══ BLOCO DE TEXTO ══

O chanceler alemão Friedrich Merz afirmou nesta sexta-feira que a aprovação do acordo comercial entre União Europeia e Mercosul representa um marco para a política comercial do bloco. Segundo ele, a decisão demonstra soberania estratégica e capacidade de ação conjunta, após mais de vinte e cinco anos de negociações consideradas excessivamente longas.
Em declaração após a reunião dos embaixadores europeus, Merz destacou que uma maioria qualificada dos vinte e sete Estados-membros deu aval ao tratado, permitindo o avanço formal do processo. Para o chanceler, “é fundamental concluir rapidamente os próximos acordos de livre comércio”, a fim de fortalecer a presença europeia em mercados globais cada vez mais competitivos.
O ministro das Finanças da Alemanha, Lars Klingbeil, também celebrou o entendimento e afirmou que o acordo envia um sinal claro em defesa do multilateralismo. Em comunicado, ele declarou que “enquanto outros países se fecham e adotam políticas comerciais agressivas, a Europa aposta em novas parcerias”.
A Alemanha figura entre as principais defensoras do acordo, avaliando que o pacto poderá abrir novos mercados para sua economia, fortemente dependente das exportações. O governo alemão vê o tratado como instrumento relevante para estimular o crescimento econômico após um período prolongado de estagnação e incertezas externas.

═══
══ DADOS REGISTRADOS ══

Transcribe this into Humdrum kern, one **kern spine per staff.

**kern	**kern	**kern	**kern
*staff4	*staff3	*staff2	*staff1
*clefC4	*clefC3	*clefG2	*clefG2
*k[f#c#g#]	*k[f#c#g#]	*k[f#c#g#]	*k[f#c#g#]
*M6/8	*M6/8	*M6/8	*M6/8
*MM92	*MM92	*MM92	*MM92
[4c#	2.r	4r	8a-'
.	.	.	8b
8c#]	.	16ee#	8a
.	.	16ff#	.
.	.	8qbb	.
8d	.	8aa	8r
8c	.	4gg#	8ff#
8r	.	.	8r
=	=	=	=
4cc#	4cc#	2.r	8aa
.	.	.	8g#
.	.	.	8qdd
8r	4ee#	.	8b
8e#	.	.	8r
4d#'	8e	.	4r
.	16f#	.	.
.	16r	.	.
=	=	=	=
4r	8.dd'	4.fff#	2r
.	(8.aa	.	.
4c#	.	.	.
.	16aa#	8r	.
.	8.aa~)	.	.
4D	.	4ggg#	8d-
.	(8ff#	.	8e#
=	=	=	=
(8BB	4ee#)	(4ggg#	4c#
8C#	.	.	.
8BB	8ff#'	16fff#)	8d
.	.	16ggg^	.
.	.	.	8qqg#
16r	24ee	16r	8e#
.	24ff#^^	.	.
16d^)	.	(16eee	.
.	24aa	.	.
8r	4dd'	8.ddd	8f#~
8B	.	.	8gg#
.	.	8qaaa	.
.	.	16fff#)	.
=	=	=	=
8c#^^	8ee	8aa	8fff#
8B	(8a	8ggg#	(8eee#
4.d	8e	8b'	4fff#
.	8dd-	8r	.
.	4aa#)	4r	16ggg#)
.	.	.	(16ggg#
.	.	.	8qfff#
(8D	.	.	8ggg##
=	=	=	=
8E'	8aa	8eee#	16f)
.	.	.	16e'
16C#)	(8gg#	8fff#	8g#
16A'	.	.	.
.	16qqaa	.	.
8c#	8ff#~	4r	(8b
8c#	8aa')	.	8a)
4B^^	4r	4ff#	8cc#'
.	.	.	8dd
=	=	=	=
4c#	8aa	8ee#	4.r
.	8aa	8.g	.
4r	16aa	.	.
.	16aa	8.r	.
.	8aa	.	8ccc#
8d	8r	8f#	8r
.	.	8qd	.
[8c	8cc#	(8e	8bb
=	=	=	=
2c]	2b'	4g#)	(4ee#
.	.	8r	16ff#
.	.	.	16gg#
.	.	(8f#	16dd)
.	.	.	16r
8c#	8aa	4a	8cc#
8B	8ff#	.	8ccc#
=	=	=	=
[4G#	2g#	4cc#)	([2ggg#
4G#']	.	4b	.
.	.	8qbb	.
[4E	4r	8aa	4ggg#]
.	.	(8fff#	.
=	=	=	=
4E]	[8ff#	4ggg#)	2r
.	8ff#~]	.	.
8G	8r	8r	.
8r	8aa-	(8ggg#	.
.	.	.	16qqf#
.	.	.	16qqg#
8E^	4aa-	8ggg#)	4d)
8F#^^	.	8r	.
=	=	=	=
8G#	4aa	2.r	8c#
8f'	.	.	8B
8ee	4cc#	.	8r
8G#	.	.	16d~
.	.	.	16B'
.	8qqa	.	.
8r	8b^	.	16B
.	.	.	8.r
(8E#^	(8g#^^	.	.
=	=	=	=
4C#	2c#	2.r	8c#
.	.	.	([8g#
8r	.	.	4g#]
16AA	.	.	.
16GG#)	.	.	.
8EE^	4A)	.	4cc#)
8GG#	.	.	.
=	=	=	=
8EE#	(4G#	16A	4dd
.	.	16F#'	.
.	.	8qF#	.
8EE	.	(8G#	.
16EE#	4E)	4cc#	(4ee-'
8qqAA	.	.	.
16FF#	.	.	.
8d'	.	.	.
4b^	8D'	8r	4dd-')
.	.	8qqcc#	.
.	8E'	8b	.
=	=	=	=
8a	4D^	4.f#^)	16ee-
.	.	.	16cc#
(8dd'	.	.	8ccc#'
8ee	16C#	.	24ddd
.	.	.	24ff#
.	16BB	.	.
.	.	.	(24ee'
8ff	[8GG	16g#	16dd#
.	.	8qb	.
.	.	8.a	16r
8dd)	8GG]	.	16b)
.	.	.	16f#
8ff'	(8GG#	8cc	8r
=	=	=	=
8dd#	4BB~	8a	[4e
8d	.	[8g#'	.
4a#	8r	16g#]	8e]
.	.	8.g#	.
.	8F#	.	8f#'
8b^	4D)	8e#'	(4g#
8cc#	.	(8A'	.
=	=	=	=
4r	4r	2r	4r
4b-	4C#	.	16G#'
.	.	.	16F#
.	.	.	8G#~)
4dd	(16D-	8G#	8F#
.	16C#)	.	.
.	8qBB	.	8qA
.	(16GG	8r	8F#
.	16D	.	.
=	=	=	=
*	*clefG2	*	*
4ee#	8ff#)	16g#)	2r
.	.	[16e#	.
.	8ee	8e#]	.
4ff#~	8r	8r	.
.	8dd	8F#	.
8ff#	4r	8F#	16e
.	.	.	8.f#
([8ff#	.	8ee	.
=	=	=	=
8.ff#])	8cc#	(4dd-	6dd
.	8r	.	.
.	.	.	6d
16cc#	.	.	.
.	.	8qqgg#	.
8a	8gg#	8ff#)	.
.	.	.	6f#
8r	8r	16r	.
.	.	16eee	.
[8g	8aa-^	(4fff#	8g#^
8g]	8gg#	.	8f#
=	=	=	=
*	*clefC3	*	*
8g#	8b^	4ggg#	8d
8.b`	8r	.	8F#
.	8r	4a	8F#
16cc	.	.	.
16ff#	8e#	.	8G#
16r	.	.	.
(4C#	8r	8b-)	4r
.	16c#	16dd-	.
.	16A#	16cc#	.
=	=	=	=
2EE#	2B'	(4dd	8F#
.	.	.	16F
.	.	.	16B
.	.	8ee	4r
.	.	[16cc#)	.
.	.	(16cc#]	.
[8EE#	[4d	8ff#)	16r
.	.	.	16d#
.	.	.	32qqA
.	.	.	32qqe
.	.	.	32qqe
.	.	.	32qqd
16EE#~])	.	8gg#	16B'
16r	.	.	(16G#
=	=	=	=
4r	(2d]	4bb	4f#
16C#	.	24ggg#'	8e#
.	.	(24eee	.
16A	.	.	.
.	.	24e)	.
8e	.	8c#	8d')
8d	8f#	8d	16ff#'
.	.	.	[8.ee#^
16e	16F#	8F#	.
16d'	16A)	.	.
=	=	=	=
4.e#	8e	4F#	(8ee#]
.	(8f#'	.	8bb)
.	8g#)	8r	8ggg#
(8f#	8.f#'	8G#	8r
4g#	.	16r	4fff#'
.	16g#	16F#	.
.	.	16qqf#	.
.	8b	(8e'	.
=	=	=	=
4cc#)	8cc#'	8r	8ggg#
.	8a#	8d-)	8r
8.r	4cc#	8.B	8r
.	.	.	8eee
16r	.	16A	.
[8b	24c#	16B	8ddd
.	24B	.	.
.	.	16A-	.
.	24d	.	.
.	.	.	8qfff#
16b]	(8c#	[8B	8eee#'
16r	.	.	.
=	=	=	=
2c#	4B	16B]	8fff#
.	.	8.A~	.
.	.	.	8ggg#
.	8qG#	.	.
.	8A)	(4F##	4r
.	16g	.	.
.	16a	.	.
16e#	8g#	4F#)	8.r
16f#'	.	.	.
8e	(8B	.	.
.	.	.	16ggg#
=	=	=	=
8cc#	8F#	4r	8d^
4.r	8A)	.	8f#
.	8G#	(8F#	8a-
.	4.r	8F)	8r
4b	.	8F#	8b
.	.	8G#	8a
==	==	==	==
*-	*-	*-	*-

═══

O QUE FAZER -
1 - De acordo com o texto sobre o acordo entre União Europeia e Mercosul, por quanto tempo as negociações se estenderam?
2 - Retome o texto sobre o acordo entre União Europeia e Mercosul a partir do ponto em que ele termina.

RESPOSTAS ESCRITAS -
1 - Por mais de vinte e cinco anos.

2 -
Representantes da indústria receberam a aprovação de forma positiva. A associação da indústria automobilística alemã classificou o acordo como “uma notícia muito positiva” para o setor. Segundo a entidade, a redução de tarifas pode ampliar significativamente as exportações de veículos e componentes.
Atualmente, peças automotivas exportadas ao Mercosul enfrentam tarifas elevadas, enquanto automóveis de passeio chegam a taxas expressivas, o que limita a competitividade europeia. A expectativa é de que o acordo reduza esses obstáculos gradualmente.
A federação da indústria química alemã também comemorou o avanço. Para seus dirigentes, “a Europa envia um sinal forte em tempos difíceis”, ao demonstrar disposição de influenciar o futuro do comércio internacional, em vez de apenas reagir aos movimentos globais atuais.